→ **Activity**:
Pick out all lines with the word "Neal" from the records that follow.

→ **Information provided**:
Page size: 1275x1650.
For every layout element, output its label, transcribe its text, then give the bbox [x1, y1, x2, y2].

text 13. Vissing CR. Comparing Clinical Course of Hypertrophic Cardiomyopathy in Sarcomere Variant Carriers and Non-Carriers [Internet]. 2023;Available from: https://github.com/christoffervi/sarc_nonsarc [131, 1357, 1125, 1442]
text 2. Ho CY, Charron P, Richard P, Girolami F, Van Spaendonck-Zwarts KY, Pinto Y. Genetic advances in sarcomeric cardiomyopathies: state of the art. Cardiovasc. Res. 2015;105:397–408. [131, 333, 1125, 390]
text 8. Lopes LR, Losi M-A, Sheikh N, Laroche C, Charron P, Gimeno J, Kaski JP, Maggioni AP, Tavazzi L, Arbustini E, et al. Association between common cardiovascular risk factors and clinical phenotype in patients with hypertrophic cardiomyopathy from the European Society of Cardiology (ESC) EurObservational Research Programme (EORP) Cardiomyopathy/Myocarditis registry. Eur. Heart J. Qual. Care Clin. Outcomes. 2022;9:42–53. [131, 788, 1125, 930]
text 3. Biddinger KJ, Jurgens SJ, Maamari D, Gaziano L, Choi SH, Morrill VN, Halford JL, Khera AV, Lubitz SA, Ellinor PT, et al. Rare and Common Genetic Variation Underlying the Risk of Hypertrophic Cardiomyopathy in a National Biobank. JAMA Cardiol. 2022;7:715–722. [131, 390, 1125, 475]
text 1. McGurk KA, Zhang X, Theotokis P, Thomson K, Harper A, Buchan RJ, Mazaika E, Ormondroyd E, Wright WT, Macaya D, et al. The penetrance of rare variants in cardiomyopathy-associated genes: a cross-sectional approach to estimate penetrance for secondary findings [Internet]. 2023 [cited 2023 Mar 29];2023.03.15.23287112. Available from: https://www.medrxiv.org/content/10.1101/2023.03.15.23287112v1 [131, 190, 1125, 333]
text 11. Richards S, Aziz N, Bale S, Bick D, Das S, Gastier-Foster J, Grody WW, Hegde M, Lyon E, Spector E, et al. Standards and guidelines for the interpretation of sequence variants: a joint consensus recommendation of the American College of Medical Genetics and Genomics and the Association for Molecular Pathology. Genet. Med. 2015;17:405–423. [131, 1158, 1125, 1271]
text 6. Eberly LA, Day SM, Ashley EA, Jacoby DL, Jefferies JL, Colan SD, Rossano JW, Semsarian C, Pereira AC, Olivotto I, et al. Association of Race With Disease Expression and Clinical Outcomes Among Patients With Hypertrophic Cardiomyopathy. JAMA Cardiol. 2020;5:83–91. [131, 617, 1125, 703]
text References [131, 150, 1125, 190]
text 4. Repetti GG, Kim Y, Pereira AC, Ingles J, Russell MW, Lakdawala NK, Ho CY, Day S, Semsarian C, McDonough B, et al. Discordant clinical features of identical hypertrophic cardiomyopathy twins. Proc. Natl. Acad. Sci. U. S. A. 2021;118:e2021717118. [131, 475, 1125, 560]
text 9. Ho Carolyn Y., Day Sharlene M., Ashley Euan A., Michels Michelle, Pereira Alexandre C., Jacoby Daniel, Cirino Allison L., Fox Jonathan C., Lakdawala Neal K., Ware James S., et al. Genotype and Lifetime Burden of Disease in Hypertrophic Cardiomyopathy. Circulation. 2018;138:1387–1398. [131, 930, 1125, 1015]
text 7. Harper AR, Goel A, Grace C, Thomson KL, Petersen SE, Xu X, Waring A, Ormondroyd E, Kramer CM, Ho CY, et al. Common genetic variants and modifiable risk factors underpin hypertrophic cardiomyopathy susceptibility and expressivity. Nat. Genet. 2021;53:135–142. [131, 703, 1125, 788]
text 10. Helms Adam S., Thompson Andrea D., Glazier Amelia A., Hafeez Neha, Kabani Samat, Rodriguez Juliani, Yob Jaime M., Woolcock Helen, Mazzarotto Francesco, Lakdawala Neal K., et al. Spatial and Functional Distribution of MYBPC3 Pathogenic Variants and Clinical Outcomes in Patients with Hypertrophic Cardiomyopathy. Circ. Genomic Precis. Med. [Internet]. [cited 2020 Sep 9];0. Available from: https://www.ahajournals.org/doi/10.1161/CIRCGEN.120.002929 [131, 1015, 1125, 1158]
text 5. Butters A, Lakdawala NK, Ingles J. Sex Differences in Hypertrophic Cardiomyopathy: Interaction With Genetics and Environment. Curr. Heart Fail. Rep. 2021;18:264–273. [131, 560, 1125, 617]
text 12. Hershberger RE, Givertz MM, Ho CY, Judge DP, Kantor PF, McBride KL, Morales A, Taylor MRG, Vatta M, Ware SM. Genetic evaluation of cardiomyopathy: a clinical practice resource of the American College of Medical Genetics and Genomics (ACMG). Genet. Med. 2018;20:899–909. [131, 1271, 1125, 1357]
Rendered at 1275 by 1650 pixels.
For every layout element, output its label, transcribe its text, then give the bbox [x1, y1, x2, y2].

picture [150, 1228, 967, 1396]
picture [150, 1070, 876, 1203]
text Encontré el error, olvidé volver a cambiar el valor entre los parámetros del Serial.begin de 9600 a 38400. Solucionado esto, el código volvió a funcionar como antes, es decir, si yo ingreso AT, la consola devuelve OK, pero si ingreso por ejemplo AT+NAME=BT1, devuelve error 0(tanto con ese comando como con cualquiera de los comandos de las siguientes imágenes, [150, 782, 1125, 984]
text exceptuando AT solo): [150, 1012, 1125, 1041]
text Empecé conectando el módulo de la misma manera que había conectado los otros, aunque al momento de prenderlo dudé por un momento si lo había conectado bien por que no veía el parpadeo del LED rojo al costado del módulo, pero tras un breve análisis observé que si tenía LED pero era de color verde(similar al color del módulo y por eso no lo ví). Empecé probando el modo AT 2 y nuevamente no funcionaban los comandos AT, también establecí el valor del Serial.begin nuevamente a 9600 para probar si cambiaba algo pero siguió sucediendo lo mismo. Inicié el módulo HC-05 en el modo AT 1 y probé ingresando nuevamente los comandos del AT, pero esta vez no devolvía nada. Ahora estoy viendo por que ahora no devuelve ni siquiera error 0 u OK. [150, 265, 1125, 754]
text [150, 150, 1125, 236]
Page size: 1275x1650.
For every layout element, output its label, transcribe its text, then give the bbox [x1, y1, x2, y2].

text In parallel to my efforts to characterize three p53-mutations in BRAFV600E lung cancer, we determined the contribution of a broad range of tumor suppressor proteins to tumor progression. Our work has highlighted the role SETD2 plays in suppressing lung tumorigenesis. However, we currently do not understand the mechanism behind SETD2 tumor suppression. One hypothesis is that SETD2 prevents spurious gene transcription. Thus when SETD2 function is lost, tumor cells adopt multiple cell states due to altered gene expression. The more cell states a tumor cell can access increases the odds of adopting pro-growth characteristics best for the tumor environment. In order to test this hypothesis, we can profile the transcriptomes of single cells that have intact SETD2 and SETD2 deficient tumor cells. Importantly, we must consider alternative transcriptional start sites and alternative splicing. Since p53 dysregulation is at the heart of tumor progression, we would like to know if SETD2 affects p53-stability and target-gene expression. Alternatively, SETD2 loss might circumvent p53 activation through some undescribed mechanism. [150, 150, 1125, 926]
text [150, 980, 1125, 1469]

→ **Exercise answer**:
text 9. Ho Carolyn Y., Day Sharlene M., Ashley Euan A., Michels Michelle, Pereira Alexandre C., Jacoby Daniel, Cirino Allison L., Fox Jonathan C., Lakdawala Neal K., Ware James S., et al. Genotype and Lifetime Burden of Disease in Hypertrophic Cardiomyopathy. Circulation. 2018;138:1387–1398. [131, 930, 1125, 1015]
text 10. Helms Adam S., Thompson Andrea D., Glazier Amelia A., Hafeez Neha, Kabani Samat, Rodriguez Juliani, Yob Jaime M., Woolcock Helen, Mazzarotto Francesco, Lakdawala Neal K., et al. Spatial and Functional Distribution of MYBPC3 Pathogenic Variants and Clinical Outcomes in Patients with Hypertrophic Cardiomyopathy. Circ. Genomic Precis. Med. [Internet]. [cited 2020 Sep 9];0. Available from: https://www.ahajournals.org/doi/10.1161/CIRCGEN.120.002929 [131, 1015, 1125, 1158]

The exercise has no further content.